I prefer to stay above the line and deal with knowns and those risks that are relatively small on my projects. It makes for simple math and for projects where my preferences matter, I find those are the best projects to manage.
Glad I did not lose you and you got this far. How do you manage risks? What is the level of math required for risks? Simple? Complex? Hybrid? Comments invited.
Ruminations on Risks and Black Swans March 10, 2012Posted by Edwin Ritter in Behavior, Project Management, Trends.
Tags: black swan, danger, extreme impact, investment, risk management, risk tolerance, risks, uncertainty
Whatever we do, we deal with risks. Despite our best laid plans and intentions, there are always those uncertain and unwanted events that happen which are beyond our control. In a previous post, I talked about risks on projects. This post deals more with risk behavior. Risk management (or, risk tolerance) covers the spectrum from total avoidance at all costs to a laissez-faire, what-does-it-matter attitude. A low risk tolerance leads to ‘safe’ choices that eliminate, or substantially reduce, an unlikely event with a negative impact occurring. Likewise, a high risk tolerance leads to choices where outcomes are unpredictable and not guaranteed. In this scenario, the chances for unlikely risks occurring are higher. Financial investors know their level of risk tolerance and how it influences their investment choices.

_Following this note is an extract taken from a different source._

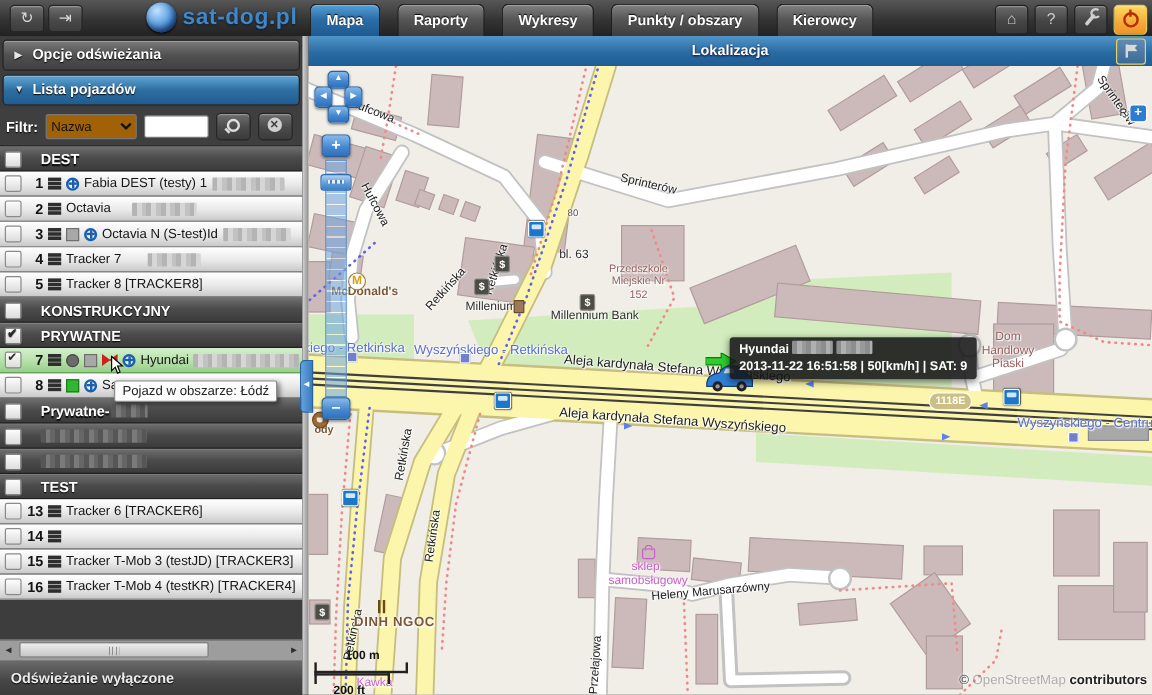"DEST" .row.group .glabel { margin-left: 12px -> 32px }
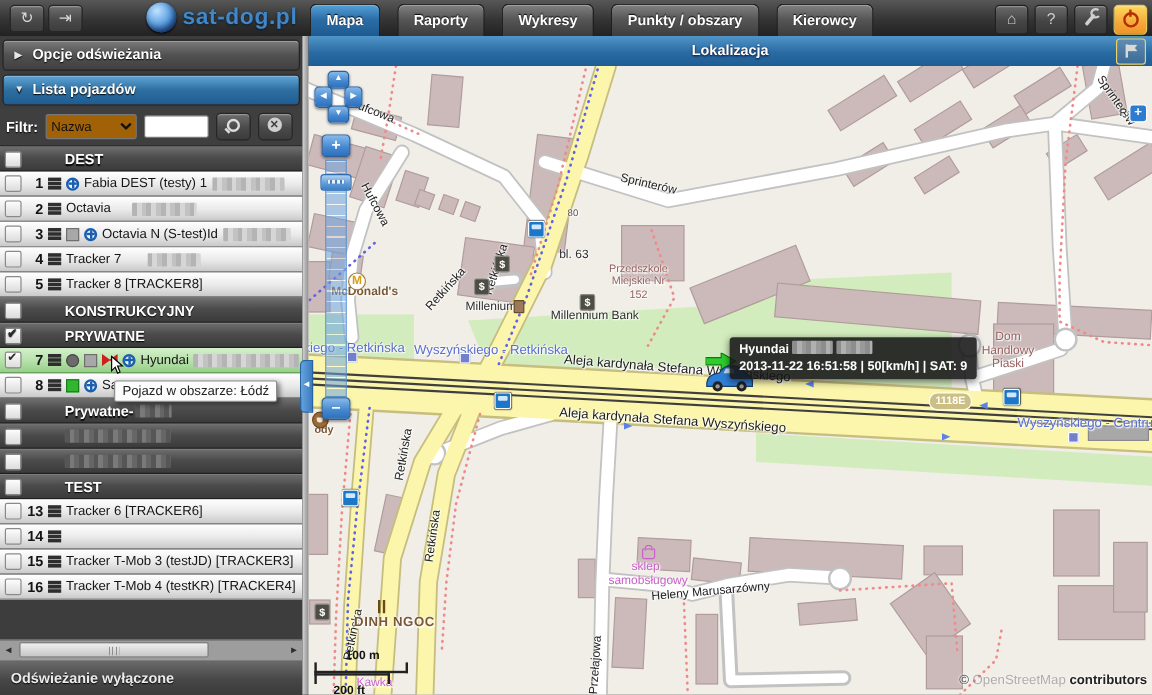"contributors" .attrib .bold { font-weight: bold -> normal }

There is a related effect with investors called the ‘Black Swan‘ that describes what happens when a uncertain, unstable event does occur. In a 2007 book by Nasim Nicholas Taleb, titled ‘The Black Swan – the impact of the highly improbable‘, it is defined as :
- an event that is unpredictable (an outlier),
- has a massive or, extreme impact and
- after it happens, we create rational to make it more predictable (less random).
Taleb makes a living betting on the occurrence of Black Swans. He is a contrarian when compared to the typical financial investor who avoids risk by seeking the small gains in the stock market. The positive effect of a Black Swan is seen over time. Likewise, a negative Black Swan happens very quickly. For most investors, the preference is to avoid the downside risk of a negative Black Swan. Managing risk can be a tricky business. Taleb has 2 observations related to risk assessment I want to highlight:
- We have more confidence in what we know is wrong than in what we know is right.
- We over-estimate what we know and conversely, underestimate our uncertainty.
The first point bears repeating. We are more certain about something we know is wrong. Our intuition, skills and experience tells us what is wrong. Sometimes, we know something is wrong when we see it. That confidence drives our behavior with money, work and our personal life more than we may want to admit. I think that is because we are better at dealing with failure than success. We plan for success, of course, but realize we have to deal with a minimal level of failure.
The other facet on uncertainty I have seen at work many times. Providing accurate estimates is a skill built on experience and dealing with knowns. When faced with new challenges, it is tempting to minimize complexity. How hard can this possibly be? More than likely, it is harder than you are able to imagine at this point in time.
When a risk is deemed highly improbable, we tend to not spend much time and energy thinking about it. When a negative Black Swan strikes, the risk mitigation(s) you have defined will be quickly tested. If your tolerance is low, you will have well thought out and documented options. Your sponsors, stakeholders and clients will benefit from and appreciate your efforts. The path forward that is selected is based on their risk tolerance of those negative Black Swans. Positive Black Swans can only make things better, right?
What’s your risk tolerance? What method(s) do you use to deal with uncertainty?